Data records:
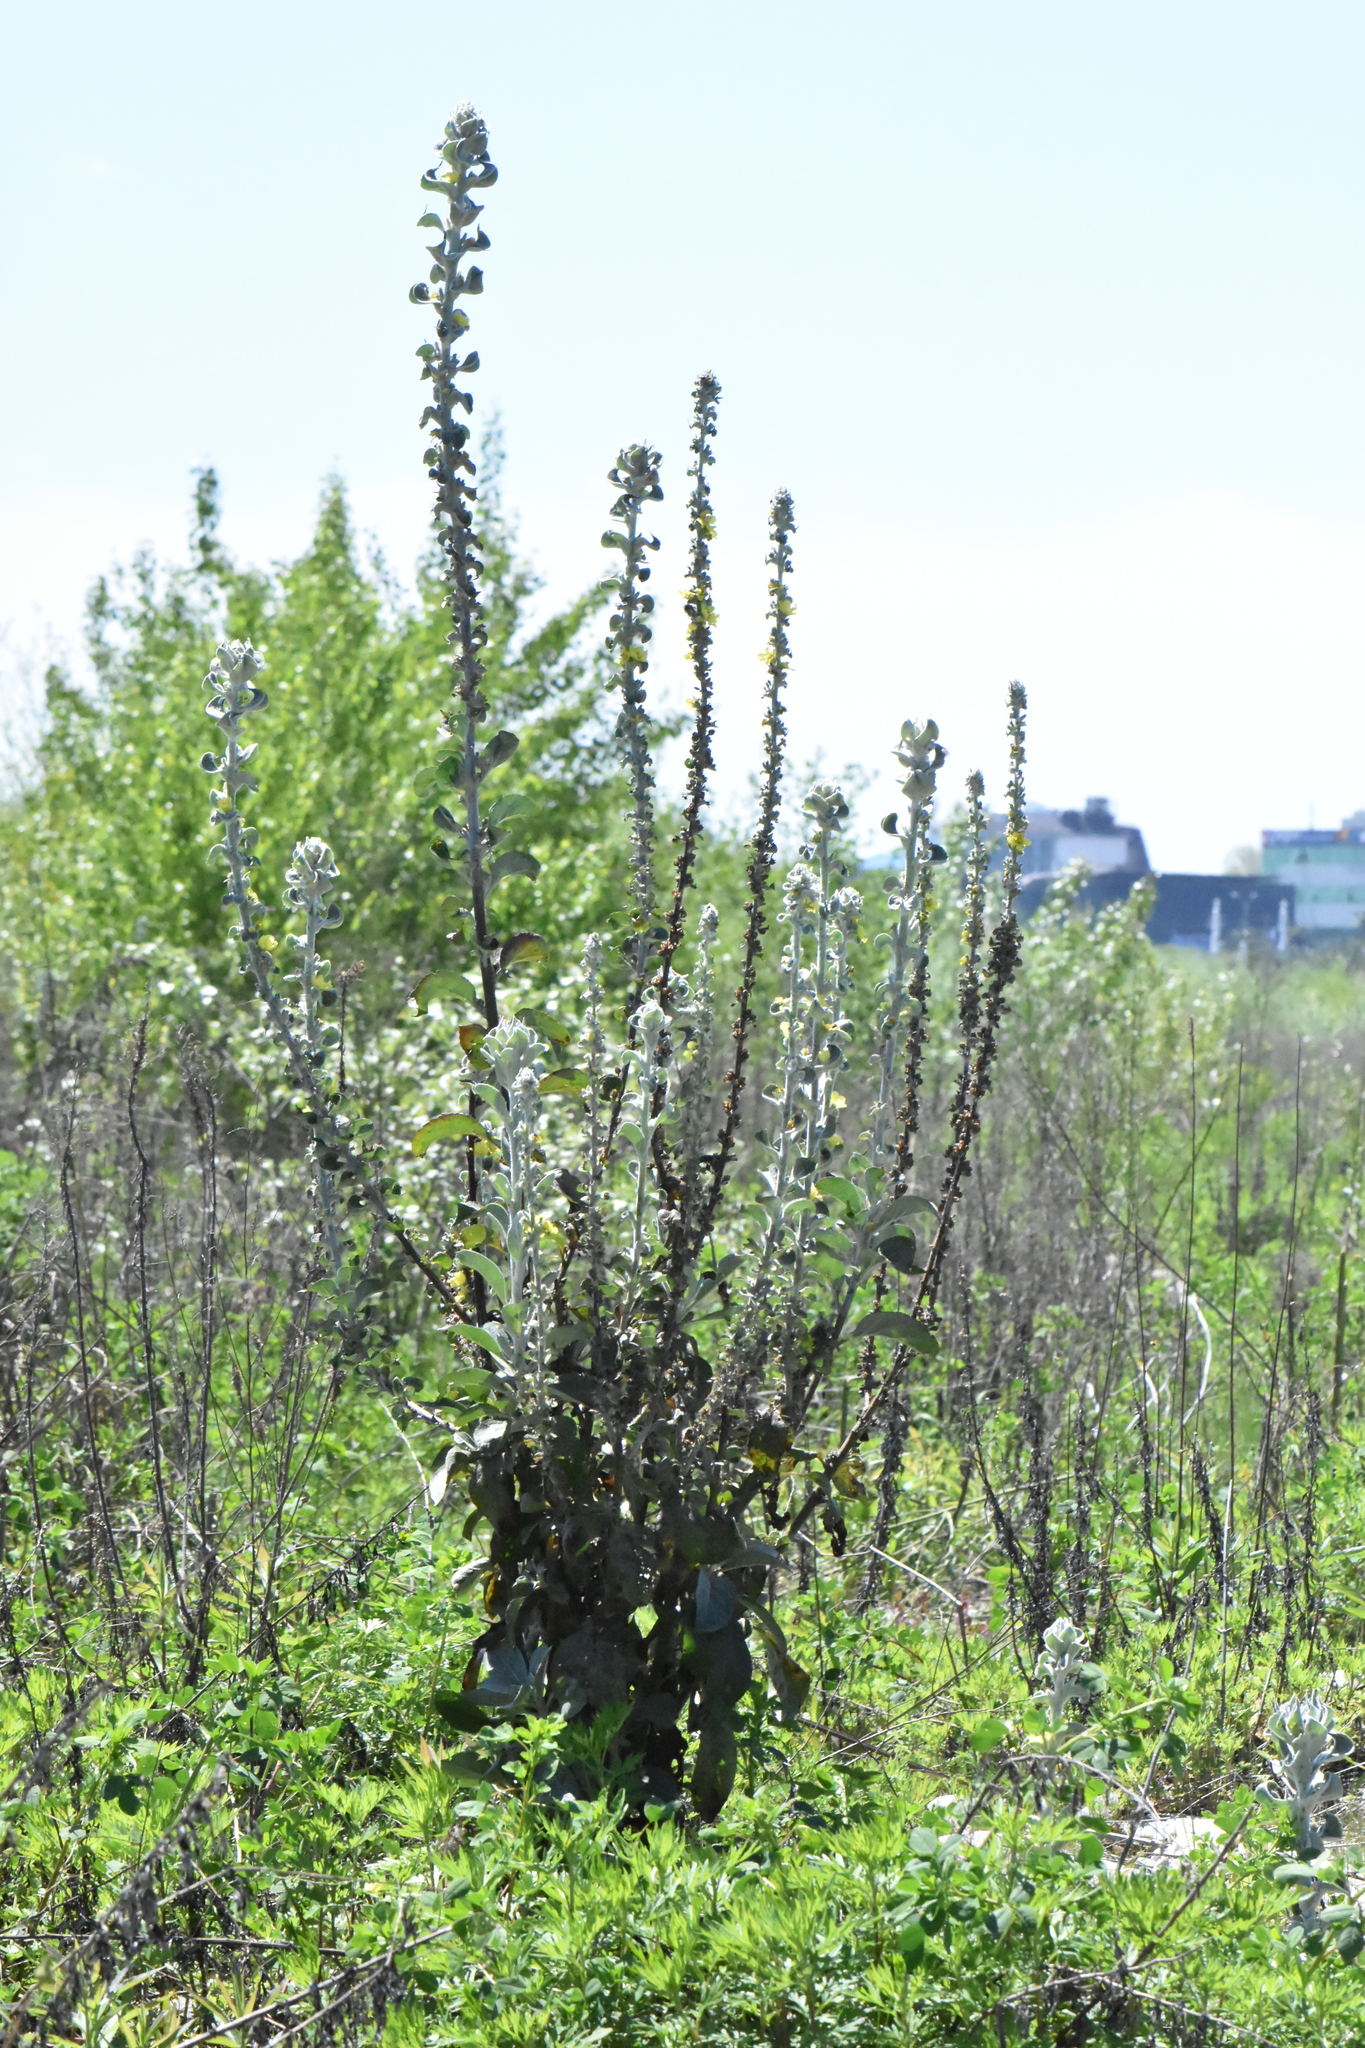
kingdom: Plantae
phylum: Tracheophyta
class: Magnoliopsida
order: Lamiales
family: Scrophulariaceae
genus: Verbascum
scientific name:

*Task statement:* Copy out all of the lines above word for word, omitting the pictures.

*Correct output:*
kingdom: Plantae
phylum: Tracheophyta
class: Magnoliopsida
order: Lamiales
family: Scrophulariaceae
genus: Verbascum
scientific name:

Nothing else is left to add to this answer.